Instructions to follow:
Can you rewrite the items below with every "RFP" changed to "Request" and all else kept the same? Leave the pictures out of your answer.
________________________________________
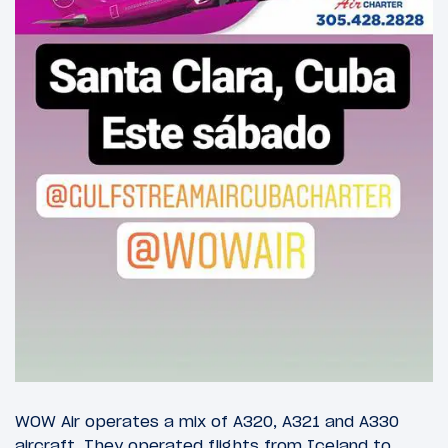
WOW Air operates a mix of A320, A321 and A330
aircraft. They operated flights from Iceland to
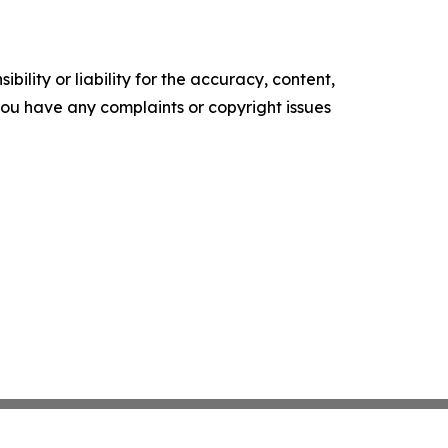
ility or liability for the accuracy, content,
f you have any complaints or copyright issues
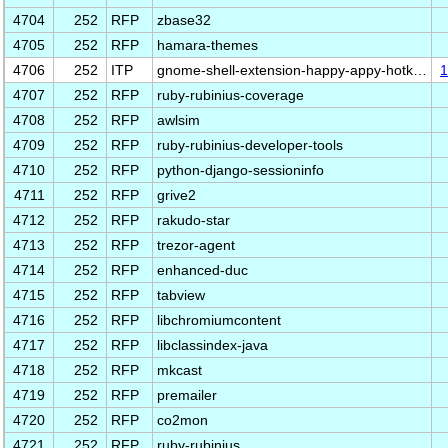
4704
252
RFP
zbase32
4705
252
RFP
hamara-themes
4706
252
ITP
gnome-shell-extension-happy-appy-hotk…
1
4707
252
RFP
ruby-rubinius-coverage
4708
252
RFP
awlsim
4709
252
RFP
ruby-rubinius-developer-tools
4710
252
RFP
python-django-sessioninfo
4711
252
RFP
grive2
4712
252
RFP
rakudo-star
4713
252
RFP
trezor-agent
4714
252
RFP
enhanced-duc
4715
252
RFP
tabview
4716
252
RFP
libchromiumcontent
4717
252
RFP
libclassindex-java
4718
252
RFP
mkcast
4719
252
RFP
premailer
4720
252
RFP
co2mon
4721
252
RFP
ruby-rubinius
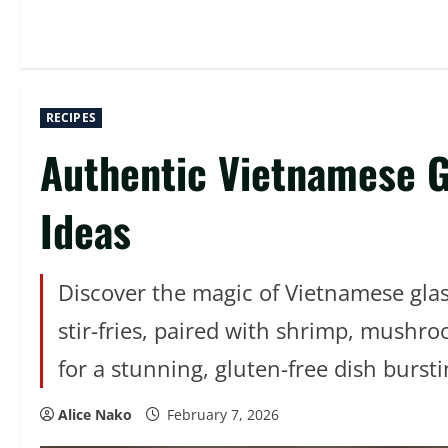
RECIPES
Authentic Vietnamese Gl
Ideas
Discover the magic of Vietnamese glass
stir-fries, paired with shrimp, mushr
for a stunning, gluten-free dish burst
Alice Nako
February 7, 2026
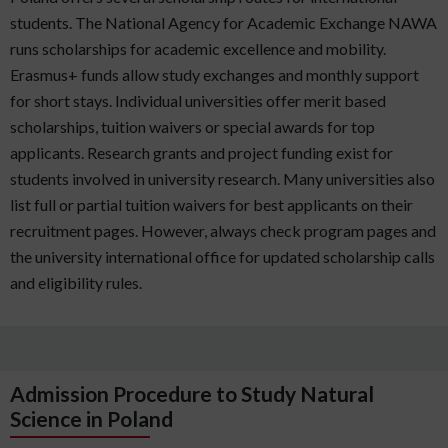
students. The National Agency for Academic Exchange NAWA
runs scholarships for academic excellence and mobility.
Erasmus+ funds allow study exchanges and monthly support
for short stays. Individual universities offer merit based
scholarships, tuition waivers or special awards for top
applicants. Research grants and project funding exist for
students involved in university research. Many universities also
list full or partial tuition waivers for best applicants on their
recruitment pages. However, always check program pages and
the university international office for updated scholarship calls
and eligibility rules.
Admission Procedure to Study Natural
Science in Poland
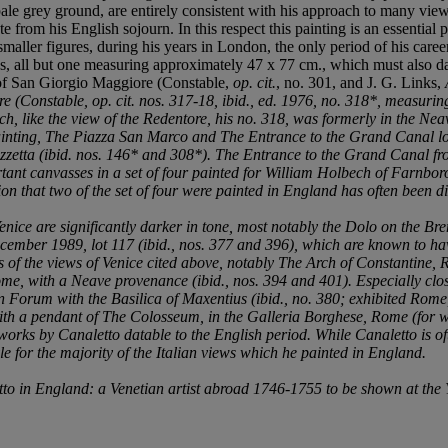
pale grey ground, are entirely consistent with his approach to many vi
from his English sojourn. In this respect this painting is an essential p
aller figures, during his years in London, the only period of his career sp
ews, all but one measuring approximately 47 x 77 cm., which must also da
s of San Giorgio Maggiore (Constable,
op. cit.
, no. 301, and J. G. Links,
ore (Constable,
op. cit.
nos. 317-18,
ibid.
, ed. 1976, no. 318*, measuring
ich, like the view of the Redentore, his no. 318, was formerly in the Ne
ainting,
The Piazza San Marco
and
The Entrance to the Grand Canal l
zzetta
(
ibid
. nos. 146* and 308*).
The Entrance to the Grand Canal fro
rtant canvasses in a set of four painted for William Holbech of Farnb
tion that two of the set of four were painted in England has often been 
enice are significantly darker in tone, most notably the
Dolo on the Bre
ecember 1989, lot 117 (
ibid.
, nos. 377 and 396), which are known to hav
s of the views of Venice cited above, notably
The Arch of Constantine,
ome
, with a Neave provenance (
ibid
., nos. 394 and 401). Especially clos
Forum with the Basilica of Maxentius
(
ibid
., no. 380; exhibited Rome
with a pendant of
The Colosseum
, in the Galleria Borghese, Rome (for
 works by Canaletto datable to the English period. While Canaletto is 
le for the majority of the Italian views which he painted in England.
to in England: a Venetian artist abroad 1746-1755
to be shown at the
________________________________________
Task solution:
WOW Air operates a mix of A320, A321 and A330
aircraft. They operated flights from Iceland to
ility or liability for the accuracy, content,
f you have any complaints or copyright issues
4704
252
Request
zbase32
4705
252
Request
hamara-themes
4706
252
ITP
gnome-shell-extension-happy-appy-hotk…
1
4707
252
Request
ruby-rubinius-coverage
4708
252
Request
awlsim
4709
252
Request
ruby-rubinius-developer-tools
4710
252
Request
python-django-sessioninfo
4711
252
Request
grive2
4712
252
Request
rakudo-star
4713
252
Request
trezor-agent
4714
252
Request
enhanced-duc
4715
252
Request
tabview
4716
252
Request
libchromiumcontent
4717
252
Request
libclassindex-java
4718
252
Request
mkcast
4719
252
Request
premailer
4720
252
Request
co2mon
4721
252
Request
ruby-rubinius
RECIPES
Authentic Vietnamese Gl
Ideas
Discover the magic of Vietnamese glass
stir-fries, paired with shrimp, mushr
for a stunning, gluten-free dish burst
Alice Nako
February 7, 2026
students. The National Agency for Academic Exchange NAWA
runs scholarships for academic excellence and mobility.
Erasmus+ funds allow study exchanges and monthly support
for short stays. Individual universities offer merit based
scholarships, tuition waivers or special awards for top
applicants. Research grants and project funding exist for
students involved in university research. Many universities also
list full or partial tuition waivers for best applicants on their
recruitment pages. However, always check program pages and
the university international office for updated scholarship calls
and eligibility rules.
Admission Procedure to Study Natural
Science in Poland
pale grey ground, are entirely consistent with his approach to many vi
from his English sojourn. In this respect this painting is an essential p
aller figures, during his years in London, the only period of his career sp
ews, all but one measuring approximately 47 x 77 cm., which must also da
s of San Giorgio Maggiore (Constable,
op. cit.
, no. 301, and J. G. Links,
ore (Constable,
op. cit.
nos. 317-18,
ibid.
, ed. 1976, no. 318*, measuring
ich, like the view of the Redentore, his no. 318, was formerly in the Ne
ainting,
The Piazza San Marco
and
The Entrance to the Grand Canal l
zzetta
(
ibid
. nos. 146* and 308*).
The Entrance to the Grand Canal fro
rtant canvasses in a set of four painted for William Holbech of Farnb
tion that two of the set of four were painted in England has often been 
enice are significantly darker in tone, most notably the
Dolo on the Bre
ecember 1989, lot 117 (
ibid.
, nos. 377 and 396), which are known to hav
s of the views of Venice cited above, notably
The Arch of Constantine,
ome
, with a Neave provenance (
ibid
., nos. 394 and 401). Especially clos
Forum with the Basilica of Maxentius
(
ibid
., no. 380; exhibited Rome
with a pendant of
The Colosseum
, in the Galleria Borghese, Rome (for
 works by Canaletto datable to the English period. While Canaletto is 
le for the majority of the Italian views which he painted in England.
to in England: a Venetian artist abroad 1746-1755
to be shown at the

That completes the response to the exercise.